Armenia’s government will encourage ethnic Armenians living abroad to relocate to their historical homeland in an effort to address its demographic problems, President Serzh Sarkisian said on Monday.
Sarkisian urged Armenian Diaspora organizations to assist in that endeavor as he addressed hundreds of their representatives attending a government-organized conference in Yerevan. He also renewed his calls for greater Diaspora investments in the struggling Armenian economy.
“We note that demographic trends in our country are extremely concerning and result from many objective and subjective factors of the last 25 years,” he said in a long speech delivered at the Sixth Armenia-Diaspora Conference. “In the coming years, our efforts will be aimed at speeding up the natural growth of Armenia’s population and substantially changing the emigration-to-immigration ratio.
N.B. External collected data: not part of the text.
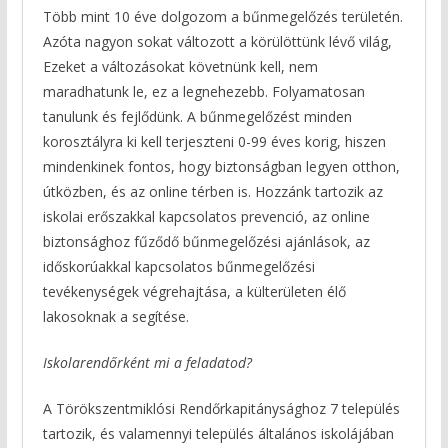
Több mint 10 éve dolgozom a bűnmegelőzés területén.
Azóta nagyon sokat változott a körülöttünk lévő világ,
Ezeket a változásokat követnünk kell, nem
maradhatunk le, ez a legnehezebb. Folyamatosan
tanulunk és fejlődünk. A bűnmegelőzést minden
korosztályra ki kell terjeszteni 0-99 éves korig, hiszen
mindenkinek fontos, hogy biztonságban legyen otthon,
útközben, és az online térben is. Hozzánk tartozik az
iskolai erőszakkal kapcsolatos prevenció, az online
biztonsághoz fűződő bűnmegelőzési ajánlások, az
időskorúakkal kapcsolatos bűnmegelőzési
tevékenységek végrehajtása, a külterületen élő
lakosoknak a segítése.
Iskolarendőrként mi a feladatod?
A Törökszentmiklósi Rendőrkapitánysághoz 7 település
tartozik, és valamennyi település általános iskolájában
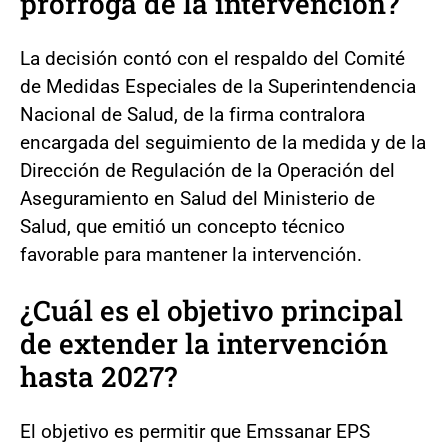
prórroga de la intervención?
La decisión contó con el respaldo del Comité
de Medidas Especiales de la Superintendencia
Nacional de Salud, de la firma contralora
encargada del seguimiento de la medida y de la
Dirección de Regulación de la Operación del
Aseguramiento en Salud del Ministerio de
Salud, que emitió un concepto técnico
favorable para mantener la intervención.
¿Cuál es el objetivo principal
de extender la intervención
hasta 2027?
El objetivo es permitir que Emssanar EPS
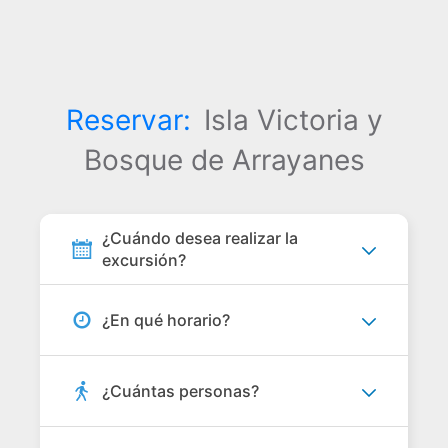
Reservar:
Isla Victoria y
Bosque de Arrayanes
¿Cuándo desea realizar la
excursión?
¿En qué horario?
¿Cuántas personas?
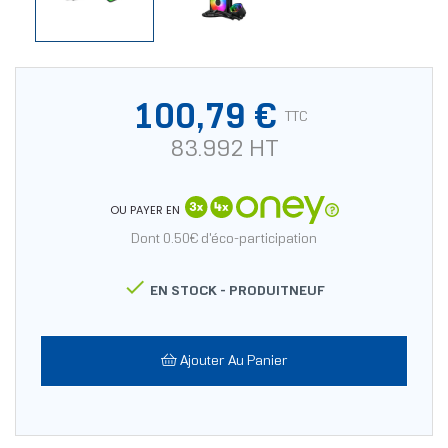
100,79 €
TTC
83.992 HT
OU PAYER EN
Dont 0.50€ d'éco-participation

EN STOCK -
PRODUITNEUF
Ajouter Au Panier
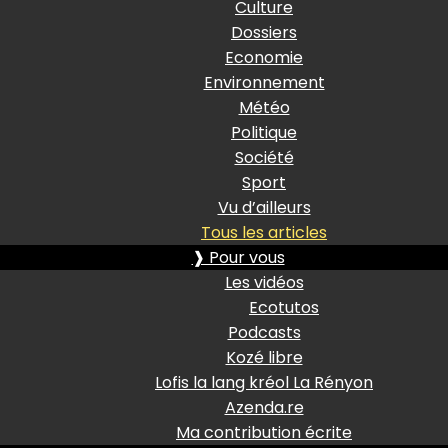
Culture
Dossiers
Economie
Environnement
Météo
Politique
Société
Sport
Vu d’ailleurs
Tous les articles
❱ Pour vous
Les vidéos
Ecotutos
Podcasts
Kozé libre
Lofis la lang kréol La Rényon
Azenda.re
Ma contribution écrite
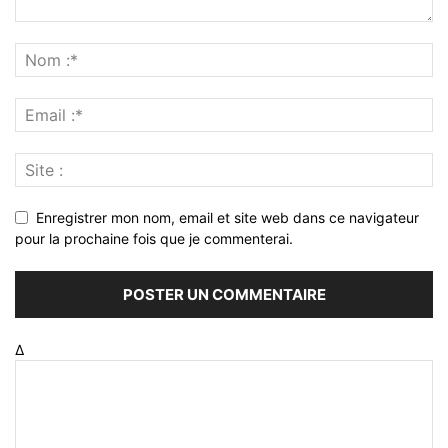
Enregistrer mon nom, email et site web dans ce navigateur
pour la prochaine fois que je commenterai.
Δ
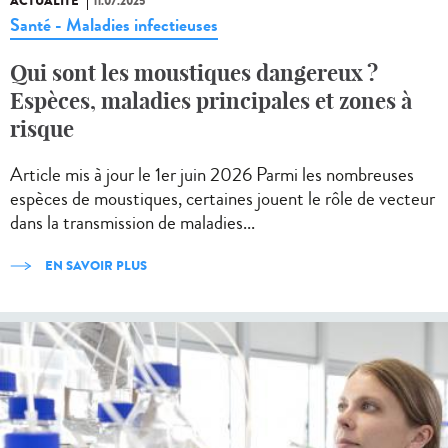
ACTUALITÉ
11.07.2025
Santé - Maladies infectieuses
Qui sont les moustiques dangereux ?
Espèces, maladies principales et zones à
risque
Article mis à jour le 1er juin 2026 Parmi les nombreuses
espèces de moustiques, certaines jouent le rôle de vecteur
dans la transmission de maladies...
EN SAVOIR PLUS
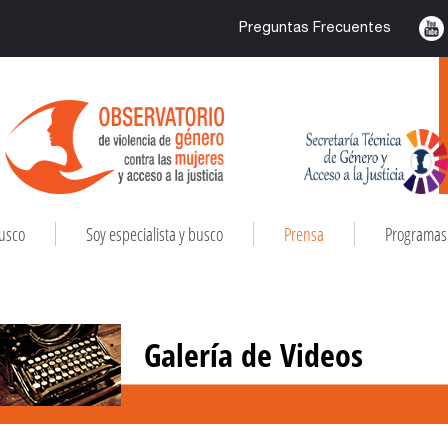
Preguntas Frecuentes
busco
Soy especialista y busco
Prensa
Programas 
Galería de Videos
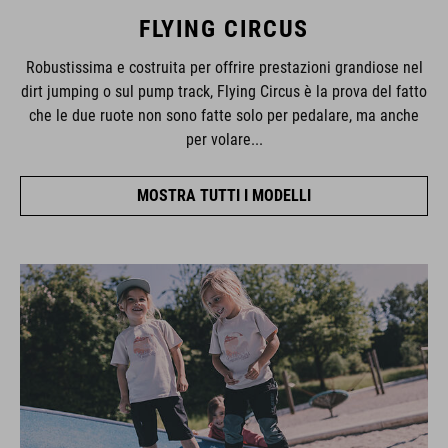
FLYING CIRCUS
Robustissima e costruita per offrire prestazioni grandiose nel
dirt jumping o sul pump track, Flying Circus è la prova del fatto
che le due ruote non sono fatte solo per pedalare, ma anche
per volare...
MOSTRA TUTTI I MODELLI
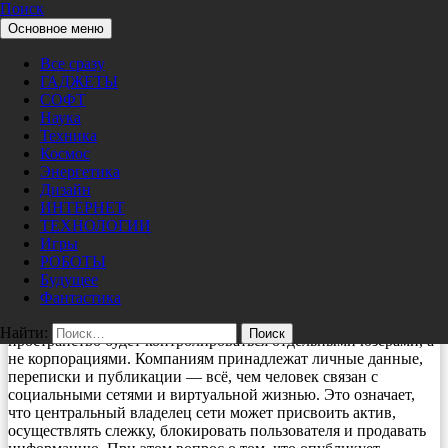
Поиск
Перейти к содержимому
Основное меню
Pro/Hi-Tech
общество
Все сразу
Блокчейн: защита данных будущего в
ГАДЖЕТЫ
настоящем
СОФТ
Наука
Техника
12/31/2020
Alex Sci
Космос
Энергетика
Чтобы понять, что представляет собой блокчейн (от
Дизайн
английского сочетания block chain, то есть «цепь из блоков») и
ИНТЕРНЕТ
его возможности необходимо понимать, как устроен
ТЕХНОЛОГИИ
Интернет. Всемирная паутина состоит из сетей серверов,
Игры
каждый из которых обладает адресом, централизованно
РОБОТЫ
соединённым между собой.
Будущее
Фантастика
Технология блокчейна направлена на развитие
децентрализации. Благодаря этой идее виртуальное
Найти:
пространство будет контролироваться отдельными юзерами, а
не корпорациями. Компаниям принадлежат личные данные,
переписки и публикации — всё, чем человек связан с
социальными сетями и виртуальной жизнью. Это означает,
что центральный владелец сети может присвоить актив,
осуществлять слежку, блокировать пользователя и продавать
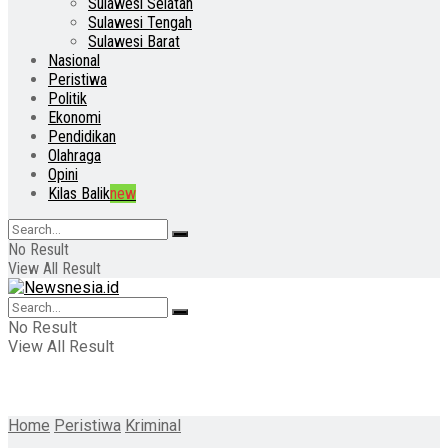
Sulawesi Selatan
Sulawesi Tengah
Sulawesi Barat
Nasional
Peristiwa
Politik
Ekonomi
Pendidikan
Olahraga
Opini
Kilas Balik
new
No Result
View All Result
No Result
View All Result
Home
Peristiwa
Kriminal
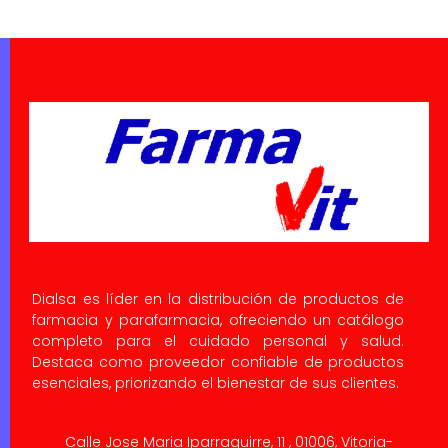
Dialsa es líder en la distribución de productos de
farmacia y parafarmacia, ofreciendo un catálogo
completo para el cuidado personal y salud.
Destaca como proveedor confiable de productos
esenciales, priorizando el bienestar de sus clientes.
Calle Jose Maria Iparraguirre, 11 , 01006, Vitoria-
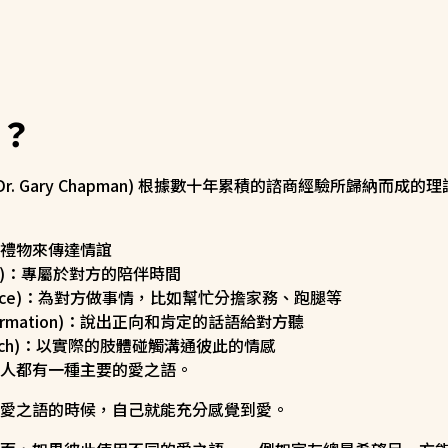
？
r. Gary Chapman) 根據數十年累積的諮商經驗所歸納而成
過送禮物來傳達情誼
Time)：專屬於對方的陪伴時間
Service)：為對方做事情，比如幫忙分擔家務、跑腿等
Affirmation)：說出正向和肯定的話語給對方聽
 Touch)：以實際的肢體碰觸溝通彼此的情感
人都有一種主要的愛之語。
愛之語的時候，自己就能充分感覺到愛。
“We have declared that our goal is to ensure that Armenia has at least 4 million residents by 2040. Obviously we would have trouble attaining that goal only by increasing the birth rate, prolonging life expectancy and taking other steps to improve the demographic picture.”
The ambitious goal, he went on, also requires “achieving serious indicators of immigration into Armenia” in the next 25 years. “In my view, the realization of this objective will be the main subject of the next Armenia-Diaspora conferences,” he said.
“I believe that we are ripe for seriously discussing the issue of organizing repatriation,” declared Sarkisian.
There are an estimated 8 million to 9 million ethnic Armenians around the world. Only up to 3 million of them live in Armenia. Most of the others reside in Russia, the United States, Europe and the Middle East.
Throughout Sarkisian’s nearly decade-long rule, scores of Armenia’s citizens have continued to leave their country for primarily economic reasons. Opposition politicians and other critics of the Armenian government blame the emigration on what they see as the Sarkisian administration’s failed economic policies and unwillingness to enforce the rule of law in the country.
Some participants of the forum were skeptical about Sarkisian’s statement, saying that the authorities in Yerevan should ease socioeconomic hardship in Armenia and stop people leaving the country before setting such demographic targets.
“I don’t believe in utopias,” said Stepan Hovakimian, a representative of the Armenian labor unions in Los Angeles. “I only believe in real work.”
“Thirty thousand Syrian Armenians came to Armenia. How many of them stayed here?” said Vasken Kasemjian, head of the Social Democrat Hnchakian Party in Britain. “There are still problems in Gyumri. More than 25 years have passed since the  earthquake but there are still homeless people there.”
“Let them solve those problems before speaking of grandiose programs,” he added.
In his speech, Sarkisian again called on wealthy entrepreneurs from the Diaspora to invest in Armenia. “All necessary conditions for doing that and the right business environment have been created in Armenia,” he claimed.
Greater Diaspora investments in the Armenian economy have been hampered by the country’s flawed business environment. While some wealthy ethnic Armenian entrepreneurs from Russia, the United States and other parts of the world have set up shop in the country, many others have been scared away by government corruption and a lack of judicial independence.
Those problems are apparently not on the agenda of the Diaspora-Armenia conference that got underway on Monday.Representatives of Armenia’s main opposition groups were not invited to participate in the forum.
Nikol Pashinian, a leader of the opposition Yelk bloc, condemned the snub. “This and several other facts prove that the event is meant to be a PR stunt by Serzh Sarkisian,” he claimed.